Good morning, friends and Fortune readers.
It looks like another strong day for the markets Thursday, as stock futures point to a sharply higher open after the Dow surged 288 points Wednesday in response to the Fed’s most recent policy decision. The Fed set the stage for a rate hike in 2015, but reiterated that such a move would be contingent upon the state of the economy.
Also Wednesday, President Obama announced the normalization of relations with Cuba more than 50 years after the blockade began (and, to be fair, more than 20 years after the collapse of the Soviet Union and the end of the Cold War.) The Cuba news could have a big impact on the U.S. economy, particularly in vice industries such as alcohol and tobacco.
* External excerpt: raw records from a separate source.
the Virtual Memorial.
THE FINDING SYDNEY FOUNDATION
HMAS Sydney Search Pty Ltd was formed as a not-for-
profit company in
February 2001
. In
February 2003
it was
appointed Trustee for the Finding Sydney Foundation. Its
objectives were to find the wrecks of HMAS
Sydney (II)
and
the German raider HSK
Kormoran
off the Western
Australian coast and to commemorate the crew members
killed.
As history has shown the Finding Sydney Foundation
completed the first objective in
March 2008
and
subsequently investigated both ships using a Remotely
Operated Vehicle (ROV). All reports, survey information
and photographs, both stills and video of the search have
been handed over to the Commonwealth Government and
Here’s what you need to know about in business news today.
1. Sony halts ‘The Interview’
Sony Pictures made a big move in the ongoing hacking scandal yesterday, postponing — and possibly canceling — the release of the film “The Interview” following threats from the group called the “Guardians of Peace.” Sony (SNE), as well as theater chains who had already said they would not show the film, took plenty of heat on social media from people claiming they caved to terrorist threats.
2. Nike takes an earnings run
The athletic company based in Portland, Ore., (much to the chagrin of some young execs) will release earnings this afternoon, and the company is expected to report higher earnings per share rise from a year ago. One thing to watch for will be the effect of currency volatility on Nike’s (NKE) overseas operations.
3. Amazon launches Prime Now
Amazon (AMZN) has launched Prime Now, a service offering one-hour delivery on thousands of products. It’s the newest benefit for Amazon Prime members, and offers delivery of daily essentials through a mobile app.
4. Putin speaks
Vladimir Putin talked about the state of the Russian nation today, and his talk was, well, wide-ranging. He said the Russian economy and the ruble will rebound, and he wouldn’t commit to whether or not he would stand for election again in 2018. Putin also, as is his wont, got metaphorical, comparing Russia to a bear protecting its territory. He said economic growth would return by 2017.
5. Swiss go negative
Switzerland’s central bank said it would introduce negative interest rates to stop further currency appreciation, making its most desperate attempt yet to save local industry from a disastrous currency appreciation caused by inflows of capital seeking a ‘safe haven’ from turbulent markets across the world, writes Fortune’s Geoffrey Smith.